[Opening Exercise material section]

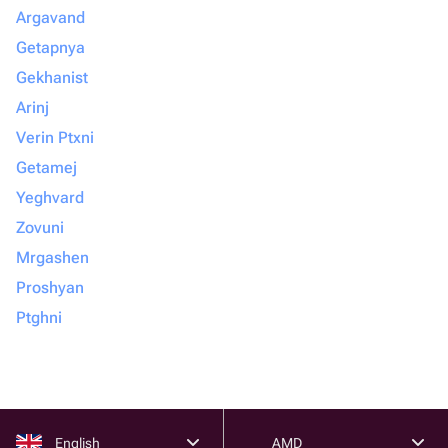
Argavand
Getapnya
Gekhanist
Arinj
Verin Ptxni
Getamej
Yeghvard
Zovuni
Mrgashen
Proshyan
Ptghni
English
AMD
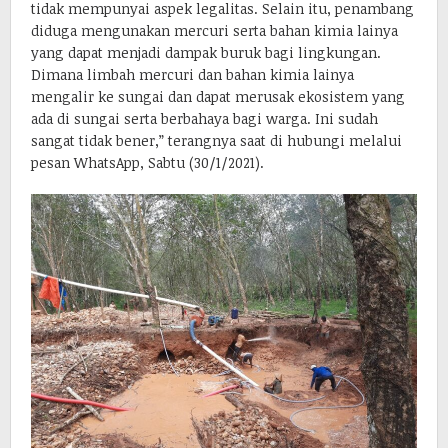
tidak mempunyai aspek legalitas. Selain itu, penambang
diduga mengunakan mercuri serta bahan kimia lainya
yang dapat menjadi dampak buruk bagi lingkungan.
Dimana limbah mercuri dan bahan kimia lainya
mengalir ke sungai dan dapat merusak ekosistem yang
ada di sungai serta berbahaya bagi warga. Ini sudah
sangat tidak bener,” terangnya saat di hubungi melalui
pesan WhatsApp, Sabtu (30/1/2021).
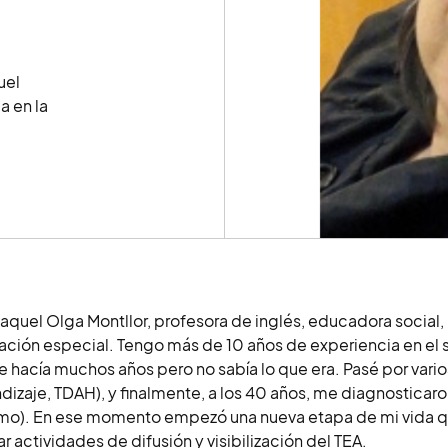
uel
a en la
aquel Olga Montllor, profesora de inglés, educadora socia
ción especial. Tengo más de 10 años de experiencia en el 
 hacía muchos años pero no sabía lo que era. Pasé por vario
dizaje, TDAH), y finalmente, a los 40 años, me diagnosticaro
mo). En ese momento empezó una nueva etapa de mi vida q
zar actividades de difusión y visibilización del TEA.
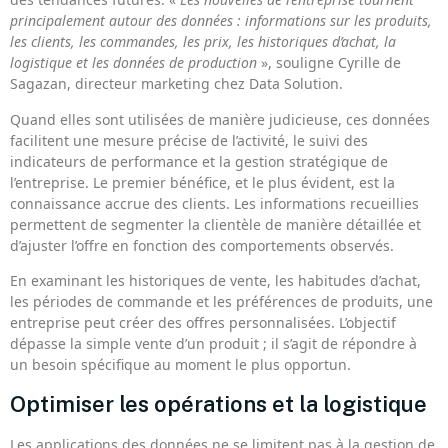
principalement autour des données : informations sur les produits,
les clients, les commandes, les prix, les historiques d’achat, la
logistique et les données de production
», souligne Cyrille de
Sagazan, directeur marketing chez Data Solution.
Quand elles sont utilisées de manière judicieuse, ces données
facilitent une mesure précise de l’activité, le suivi des
indicateurs de performance et la gestion stratégique de
l’entreprise. Le premier bénéfice, et le plus évident, est la
connaissance accrue des clients. Les informations recueillies
permettent de segmenter la clientèle de manière détaillée et
d’ajuster l’offre en fonction des comportements observés.
En examinant les historiques de vente, les habitudes d’achat,
les périodes de commande et les préférences de produits, une
entreprise peut créer des offres personnalisées. L’objectif
dépasse la simple vente d’un produit ; il s’agit de répondre à
un besoin spécifique au moment le plus opportun.
Optimiser les opérations et la logistique
Les applications des données ne se limitent pas à la gestion de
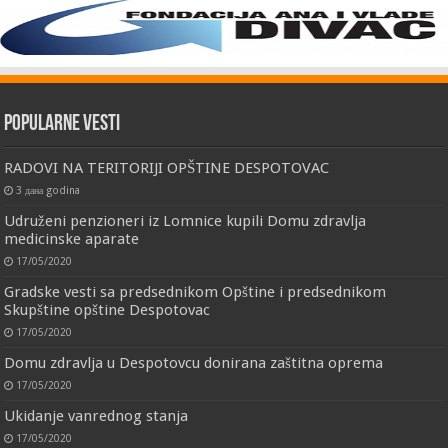
Popularne vesti
RADOVI NA TERITORIJI OPŠTINE DESPOTOVAC
3 дана godina
Udruženi penzioneri iz Lomnice kupili Domu zdravlja
medicinske aparate
17/05/2020
Gradske vesti sa predsednikom Opštine i predsednikom
Skupštine opštine Despotovac
17/05/2020
Domu zdravlja u Despotovcu donirana zaštitna oprema
17/05/2020
Ukidanje vanrednog stanja
17/05/2020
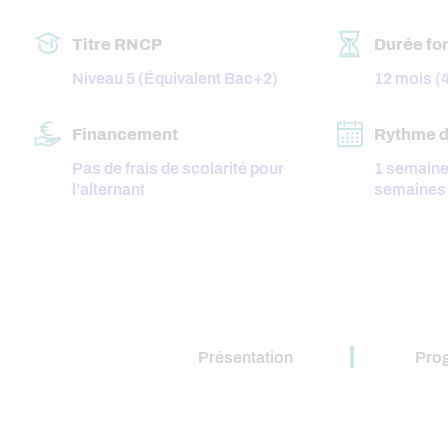
Titre RNCP
Durée fo
Niveau 5 (Équivalent Bac+2)
12 mois (
Financement
Rythme d
Pas de frais de scolarité pour
1 semaine 
l’alternant
semaines 
Présentation
Pro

[Closing Exercise material section]

Starting with the first line of the material above and ending with the line that holds "l’entreprise. Le premier", write out those lines exactly, without pictures.

(Solution for this problem):
Argavand
Getapnya
Gekhanist
Arinj
Verin Ptxni
Getamej
Yeghvard
Zovuni
Mrgashen
Proshyan
Ptghni
English
AMD
tidak mempunyai aspek legalitas. Selain itu, penambang
diduga mengunakan mercuri serta bahan kimia lainya
yang dapat menjadi dampak buruk bagi lingkungan.
Dimana limbah mercuri dan bahan kimia lainya
mengalir ke sungai dan dapat merusak ekosistem yang
ada di sungai serta berbahaya bagi warga. Ini sudah
sangat tidak bener,” terangnya saat di hubungi melalui
pesan WhatsApp, Sabtu (30/1/2021).
uel
a en la
aquel Olga Montllor, profesora de inglés, educadora socia
ción especial. Tengo más de 10 años de experiencia en el 
 hacía muchos años pero no sabía lo que era. Pasé por vario
dizaje, TDAH), y finalmente, a los 40 años, me diagnosticaro
mo). En ese momento empezó una nueva etapa de mi vida q
zar actividades de difusión y visibilización del TEA.
principalement autour des données : informations sur les produits,
les clients, les commandes, les prix, les historiques d’achat, la
logistique et les données de production
», souligne Cyrille de
Sagazan, directeur marketing chez Data Solution.
Quand elles sont utilisées de manière judicieuse, ces données
facilitent une mesure précise de l’activité, le suivi des
indicateurs de performance et la gestion stratégique de
l’entreprise. Le premier bénéfice, et le plus évident, est la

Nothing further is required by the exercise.